*** Text provided ***

Saturday, January 13, 2007

What About Bob? Part 4

Despite the animosity between Bobby and Chris, my mom and I still kept in touch with her and the kids. Mom felt bad for the plight of her grandchildren and would chip in money sometimes to help out. By the summer of 2001, my son Andrew was born, and my free time was constrained, but I would try to be a positive figure in the lives of Bobby’s children when I could. I was most concerned with Sean, who as the oldest of the three had witnessed and endured the most of the trauma and abuse. Every year I would take him to see The Lord of the Rings movies, but he was a quiet kid and difficult to reach.

In late 2002, faced with the prospect of being evicted from the house in Babylon, Chris agreed to let Bobby take the kids to live with him at an apartment he was renting in a house on Jerusalem Avenue on the border of Hicksville and Levittown and enrolled the children in the Levittown public school district. Bobby’s latest in what had been a series of revolving door girlfriends was a woman named Louisa. Upon meeting her, Louisa struck me as a feisty and strong woman, but I was soon to find out that my first impressions were wrong. The catalyst for it all was when Chris begged to be allowed to stay at the Jerusalem Avenue apartment, as she had no place else to go. At some point, there was a violent confrontation between Louisa and Bobby and Chris and Louisa forged some temporary alliance. Then Louisa and Chris turned on each other. In a repetition of an all too common pattern, Chris ended up taking over the apartment and keeping the kids, just as she had with the house on Prince Street. Bobby and Louisa stayed for a while at a cheap motel, with my mom helping to pay the tab so that Bobby could “get on his feet again.” Louisa had turned out to be an hysterical nut case. When Bobby and Louisa went their separate ways soon afterwards, no more was ever heard from her again.

*** End of Text provided ***

→ **What you will do**:
A. Answer these from the blog post:
(i) In what year was the author's son Andrew born?
(ii) On what avenue was the apartment Bobby rented?
(iii) Where did Bobby and Louisa stay after Chris took over the apartment?
B. Transcribe the blog post starting with "What About Bob?" and going on through "difficult to reach.".

*** Dataset ***

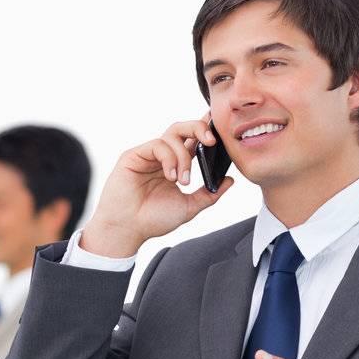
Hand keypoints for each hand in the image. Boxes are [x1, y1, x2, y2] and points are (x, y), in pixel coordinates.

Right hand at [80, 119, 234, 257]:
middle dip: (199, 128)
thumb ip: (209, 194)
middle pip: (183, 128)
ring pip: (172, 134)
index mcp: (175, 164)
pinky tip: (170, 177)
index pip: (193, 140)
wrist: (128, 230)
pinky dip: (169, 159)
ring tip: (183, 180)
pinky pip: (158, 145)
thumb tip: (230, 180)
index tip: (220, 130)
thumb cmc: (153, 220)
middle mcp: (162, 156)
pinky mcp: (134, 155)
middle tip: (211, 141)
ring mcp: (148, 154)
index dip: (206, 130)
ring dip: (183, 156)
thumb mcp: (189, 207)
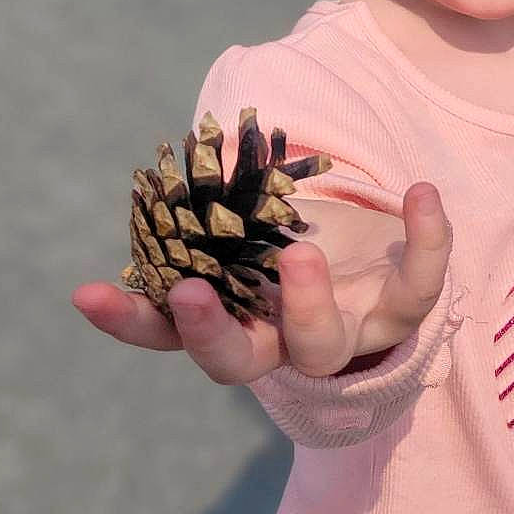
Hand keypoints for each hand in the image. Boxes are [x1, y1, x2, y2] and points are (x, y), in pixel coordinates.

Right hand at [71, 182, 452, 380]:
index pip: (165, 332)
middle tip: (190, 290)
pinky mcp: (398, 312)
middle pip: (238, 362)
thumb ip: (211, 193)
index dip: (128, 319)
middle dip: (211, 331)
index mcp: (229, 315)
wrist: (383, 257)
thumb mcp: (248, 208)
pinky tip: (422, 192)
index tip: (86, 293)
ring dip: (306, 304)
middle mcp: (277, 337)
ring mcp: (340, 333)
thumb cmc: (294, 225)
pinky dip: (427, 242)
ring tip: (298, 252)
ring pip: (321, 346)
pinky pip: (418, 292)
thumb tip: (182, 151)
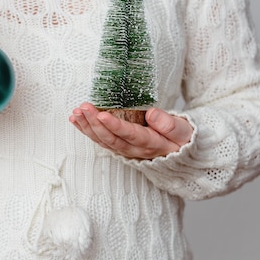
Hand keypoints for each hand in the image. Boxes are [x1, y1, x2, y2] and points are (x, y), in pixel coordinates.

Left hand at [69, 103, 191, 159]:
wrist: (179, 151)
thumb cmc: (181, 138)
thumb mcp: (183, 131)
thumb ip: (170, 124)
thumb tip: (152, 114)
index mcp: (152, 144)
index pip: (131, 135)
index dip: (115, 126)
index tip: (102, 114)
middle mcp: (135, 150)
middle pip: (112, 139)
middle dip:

*** End of Dataset ***
*** Dataset ***

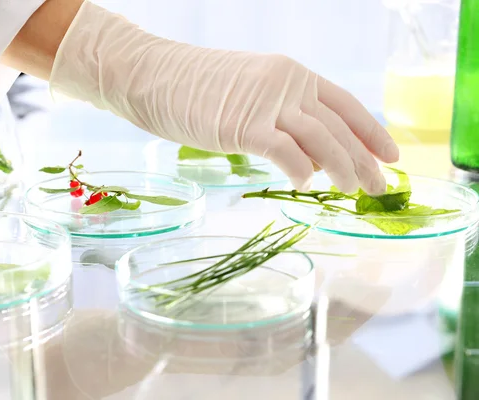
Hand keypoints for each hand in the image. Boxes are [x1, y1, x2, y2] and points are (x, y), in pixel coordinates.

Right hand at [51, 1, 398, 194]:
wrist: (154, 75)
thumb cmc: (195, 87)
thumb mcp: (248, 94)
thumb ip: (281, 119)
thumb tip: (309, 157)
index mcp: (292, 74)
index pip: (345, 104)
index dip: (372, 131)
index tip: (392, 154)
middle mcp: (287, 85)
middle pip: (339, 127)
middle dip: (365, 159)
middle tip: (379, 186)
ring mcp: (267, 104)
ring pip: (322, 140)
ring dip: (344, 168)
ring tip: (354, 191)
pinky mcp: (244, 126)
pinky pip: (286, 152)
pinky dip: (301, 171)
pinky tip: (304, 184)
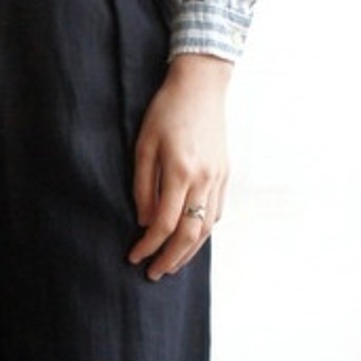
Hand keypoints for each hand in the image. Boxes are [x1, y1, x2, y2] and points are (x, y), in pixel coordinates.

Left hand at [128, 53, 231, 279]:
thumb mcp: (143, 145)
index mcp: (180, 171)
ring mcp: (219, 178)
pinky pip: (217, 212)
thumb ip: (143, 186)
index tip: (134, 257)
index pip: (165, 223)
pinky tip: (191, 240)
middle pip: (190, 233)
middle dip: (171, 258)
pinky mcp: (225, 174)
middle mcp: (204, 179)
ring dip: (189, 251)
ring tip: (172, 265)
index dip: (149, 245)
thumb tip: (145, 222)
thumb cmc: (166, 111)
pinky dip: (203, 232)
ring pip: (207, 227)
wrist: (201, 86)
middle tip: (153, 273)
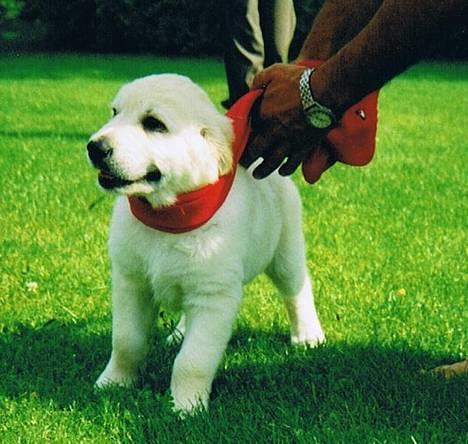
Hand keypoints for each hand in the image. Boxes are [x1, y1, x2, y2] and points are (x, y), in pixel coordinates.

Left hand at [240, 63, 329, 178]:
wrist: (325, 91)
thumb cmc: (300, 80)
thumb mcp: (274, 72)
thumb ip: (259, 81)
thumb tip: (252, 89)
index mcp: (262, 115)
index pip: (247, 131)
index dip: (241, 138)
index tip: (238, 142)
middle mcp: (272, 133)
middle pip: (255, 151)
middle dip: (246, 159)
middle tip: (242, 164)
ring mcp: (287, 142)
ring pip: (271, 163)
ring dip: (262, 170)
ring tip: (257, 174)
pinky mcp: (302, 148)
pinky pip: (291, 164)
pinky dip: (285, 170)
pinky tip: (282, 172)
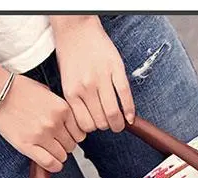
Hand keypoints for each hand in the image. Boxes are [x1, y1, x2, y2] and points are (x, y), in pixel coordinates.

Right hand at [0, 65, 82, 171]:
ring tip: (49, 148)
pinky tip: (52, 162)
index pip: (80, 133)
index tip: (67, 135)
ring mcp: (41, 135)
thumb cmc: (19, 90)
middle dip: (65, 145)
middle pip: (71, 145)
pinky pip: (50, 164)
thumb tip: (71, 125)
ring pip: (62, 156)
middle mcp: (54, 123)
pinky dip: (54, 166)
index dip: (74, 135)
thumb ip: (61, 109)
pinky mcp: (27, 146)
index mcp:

*** End of Dataset ***
*** Dataset ***

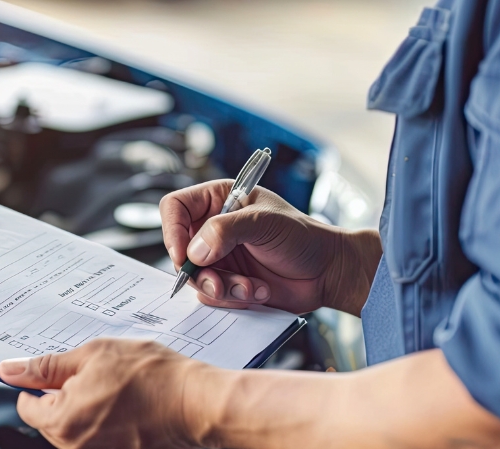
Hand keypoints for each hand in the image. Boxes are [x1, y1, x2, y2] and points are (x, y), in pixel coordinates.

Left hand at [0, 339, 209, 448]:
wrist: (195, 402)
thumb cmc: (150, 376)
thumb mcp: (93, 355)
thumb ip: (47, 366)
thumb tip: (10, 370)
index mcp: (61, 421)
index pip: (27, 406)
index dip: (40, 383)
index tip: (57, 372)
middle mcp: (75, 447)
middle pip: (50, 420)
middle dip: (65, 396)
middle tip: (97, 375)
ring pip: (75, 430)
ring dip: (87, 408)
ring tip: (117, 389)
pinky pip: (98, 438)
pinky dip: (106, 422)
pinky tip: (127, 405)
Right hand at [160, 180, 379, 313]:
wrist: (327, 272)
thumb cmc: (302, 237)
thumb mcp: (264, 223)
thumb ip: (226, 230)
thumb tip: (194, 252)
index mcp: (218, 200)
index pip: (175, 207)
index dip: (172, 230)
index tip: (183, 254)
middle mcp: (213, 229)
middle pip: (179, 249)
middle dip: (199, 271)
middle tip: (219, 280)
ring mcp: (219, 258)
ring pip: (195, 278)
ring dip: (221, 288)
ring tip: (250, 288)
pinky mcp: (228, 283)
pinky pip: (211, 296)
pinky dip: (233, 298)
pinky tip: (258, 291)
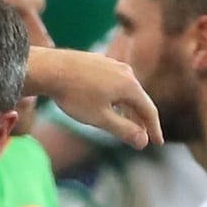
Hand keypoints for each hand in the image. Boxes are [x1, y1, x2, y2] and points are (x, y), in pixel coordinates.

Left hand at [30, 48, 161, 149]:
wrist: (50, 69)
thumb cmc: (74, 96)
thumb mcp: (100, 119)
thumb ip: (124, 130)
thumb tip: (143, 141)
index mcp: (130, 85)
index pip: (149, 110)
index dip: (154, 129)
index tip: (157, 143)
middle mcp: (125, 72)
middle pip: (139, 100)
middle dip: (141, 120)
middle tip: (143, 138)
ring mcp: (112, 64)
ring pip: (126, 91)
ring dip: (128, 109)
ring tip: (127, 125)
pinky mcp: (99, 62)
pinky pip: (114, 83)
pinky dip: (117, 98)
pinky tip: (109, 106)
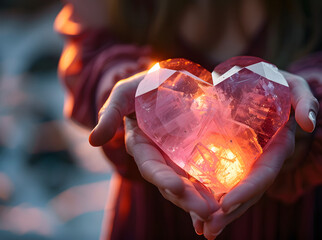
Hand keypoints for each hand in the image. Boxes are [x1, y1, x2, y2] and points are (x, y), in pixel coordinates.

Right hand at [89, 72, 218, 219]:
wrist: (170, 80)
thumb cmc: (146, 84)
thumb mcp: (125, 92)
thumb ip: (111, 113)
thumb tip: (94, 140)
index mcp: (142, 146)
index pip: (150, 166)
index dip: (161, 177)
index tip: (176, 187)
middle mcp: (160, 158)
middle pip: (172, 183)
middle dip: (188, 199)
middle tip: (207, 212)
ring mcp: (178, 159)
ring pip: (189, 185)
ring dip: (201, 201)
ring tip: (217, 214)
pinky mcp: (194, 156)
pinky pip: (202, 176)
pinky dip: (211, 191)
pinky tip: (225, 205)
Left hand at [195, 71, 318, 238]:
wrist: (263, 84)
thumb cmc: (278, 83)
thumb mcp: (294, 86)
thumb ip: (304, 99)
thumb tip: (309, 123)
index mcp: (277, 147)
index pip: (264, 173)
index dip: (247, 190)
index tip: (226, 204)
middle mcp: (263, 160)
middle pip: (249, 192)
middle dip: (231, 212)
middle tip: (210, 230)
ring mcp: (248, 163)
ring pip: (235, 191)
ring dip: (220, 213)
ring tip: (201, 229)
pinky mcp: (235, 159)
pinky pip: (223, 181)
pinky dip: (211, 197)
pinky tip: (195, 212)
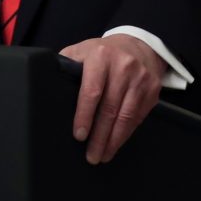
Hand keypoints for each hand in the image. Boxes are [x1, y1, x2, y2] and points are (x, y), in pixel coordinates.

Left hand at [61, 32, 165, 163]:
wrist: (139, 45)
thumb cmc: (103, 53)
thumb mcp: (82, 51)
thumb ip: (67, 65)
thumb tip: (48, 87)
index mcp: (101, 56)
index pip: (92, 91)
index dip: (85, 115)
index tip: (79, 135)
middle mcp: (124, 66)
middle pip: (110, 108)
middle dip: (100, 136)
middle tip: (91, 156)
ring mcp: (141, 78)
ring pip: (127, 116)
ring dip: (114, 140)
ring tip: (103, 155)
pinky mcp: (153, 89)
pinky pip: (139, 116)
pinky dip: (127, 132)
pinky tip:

*** End of Dataset ***

→ **Solutions to the problems**:
A.
(i) 2001
(ii) Jerusalem Avenue
(iii) At a cheap motel

B.
What About Bob? Part 4

Despite the animosity between Bobby and Chris, my mom and I still kept in touch with her and the kids. Mom felt bad for the plight of her grandchildren and would chip in money sometimes to help out. By the summer of 2001, my son Andrew was born, and my free time was constrained, but I would try to be a positive figure in the lives of Bobby’s children when I could. I was most concerned with Sean, who as the oldest of the three had witnessed and endured the most of the trauma and abuse. Every year I would take him to see The Lord of the Rings movies, but he was a quiet kid and difficult to reach.